To get a better idea of whether their findings could be generalized more broadly, and to break down how big a role these random mutations might play in driving certain types of cancer, they needed a lot of data from all over the world. They looked at data on 32 different cancer types in individuals documented in 423 international cancer databases from 69 countries, representative of a large portion of the world’s population.

The international analysis revealed the same correlation they found in their previous study that was restricted to the US. There was a strong correlation between the lifetime risk of many types of cancers, such as those in the breast, prostate, kidney, and bone, and the number of stem cell divisions in those tissues. “It seems to make sense—the more divisions in stem cells, the more random mutations, the more cancer,” Tomasetti said in the press conference.

But the findings go farther to explain how healthy people—such as children, or those with few environmental or hereditary risk factors—can get cancers. 66 percent of all cancer-causing mutations, the researchers found, are due to these random mutations; 29 percent are due to environment, and 5 percent are due to heredity.

That doesn’t mean that all cancers arise due to sheer chance. Usually, you need three or more mutations to cause cancer, and the researchers found that inherited genes and especially environmental factors can increase the rate of random mutations, so that all three factors work in concert. They say that their findings are in agreement with previous estimates that about 40 percent of cancers are preventable. That’s important, because statisticians have shaken their heads when journalists interpreted the researchers’ previous study to mean that a large proportion of cancers are just “bad luck.”

Take, for example, 20 patients with a type of lung cancer called adenocarcinoma, which accounts for about 40 percent of the lung cancer diagnoses. In 90 percent of the patients, cancer developed as a combination of random and environmentally-caused mutations. All but that last 20 percent of cases are preventable, at least in theory, Tomasetti says, because eliminating even one of the environmental mutations would have meant that the cancer did not develop. That number looks different for other types of cancers—prostate cancer, brain cancer, or childhood cancers, for example, are largely driven by random mutations, the researchers state. And the researchers didn’t break it down by cancer subtypes that might vary in how big a role environmental, genetic, or random factors may play.

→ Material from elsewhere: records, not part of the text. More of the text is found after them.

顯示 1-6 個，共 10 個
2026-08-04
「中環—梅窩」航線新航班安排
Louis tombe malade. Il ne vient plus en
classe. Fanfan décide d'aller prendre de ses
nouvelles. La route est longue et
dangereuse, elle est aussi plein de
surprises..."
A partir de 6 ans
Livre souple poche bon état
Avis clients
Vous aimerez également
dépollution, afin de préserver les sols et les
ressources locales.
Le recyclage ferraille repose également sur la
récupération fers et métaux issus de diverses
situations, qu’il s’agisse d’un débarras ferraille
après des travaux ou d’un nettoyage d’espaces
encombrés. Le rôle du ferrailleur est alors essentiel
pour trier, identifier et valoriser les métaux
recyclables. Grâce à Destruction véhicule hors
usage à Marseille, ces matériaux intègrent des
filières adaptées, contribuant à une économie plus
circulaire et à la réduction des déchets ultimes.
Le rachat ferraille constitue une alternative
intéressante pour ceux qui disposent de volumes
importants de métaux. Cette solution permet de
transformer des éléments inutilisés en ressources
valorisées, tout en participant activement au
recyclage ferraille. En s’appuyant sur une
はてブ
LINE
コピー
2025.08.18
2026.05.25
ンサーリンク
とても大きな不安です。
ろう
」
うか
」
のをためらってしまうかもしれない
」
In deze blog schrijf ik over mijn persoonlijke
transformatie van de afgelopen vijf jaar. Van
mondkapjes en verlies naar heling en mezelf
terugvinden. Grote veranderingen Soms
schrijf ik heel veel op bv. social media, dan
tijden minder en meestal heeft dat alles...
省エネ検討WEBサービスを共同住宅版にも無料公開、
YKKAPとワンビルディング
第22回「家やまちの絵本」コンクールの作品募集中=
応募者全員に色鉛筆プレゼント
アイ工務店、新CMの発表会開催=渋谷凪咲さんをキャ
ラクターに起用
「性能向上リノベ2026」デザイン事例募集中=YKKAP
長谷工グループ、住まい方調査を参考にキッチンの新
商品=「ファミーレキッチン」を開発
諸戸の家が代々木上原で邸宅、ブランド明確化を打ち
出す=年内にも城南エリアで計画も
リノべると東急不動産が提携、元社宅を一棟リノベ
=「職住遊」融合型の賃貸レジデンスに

“We hope that this research offers comfort to the literally millions of patients who have developed cancer but who have led near-perfect lifestyles, who… [have] done everything we know that can be done to prevent cancer, but still get it,” said Bert Vogelstein, co-director of the Ludwig Center at the Johns Hopkins Kimmel Cancer Center and the other author of the study, at the press conference. That’s particularly important for parents children with cancer who feel guilty that they may have played some role in the development of the disease.

The researchers also hope that their findings can inspire scientists to find novel cancer treatments centered around limiting the damage that these mutations can cause. They expect that random mutations will make up an even larger proportion of causes of cancer as the population ages and more people eliminate harmful environmental factors. “We now know as a result of this research that most of the enemies [in the war on cancer] are inside us. They’re already here,” Vogelstein said at the press conference.

They suggest a few interventions that might make random mutations less frequent, such as special kinds of antioxidants, and suggest that new screening mechanisms could help, too. Right now, Vogelstein emphasizes, we don’t know enough about what causes the random mutations to suggest that people take preventative measures, and there are likely a certain percentage of random mutations that are simply unavoidable. But new approaches or interventions might represent a shift in how scientists look to treat cancer altogether.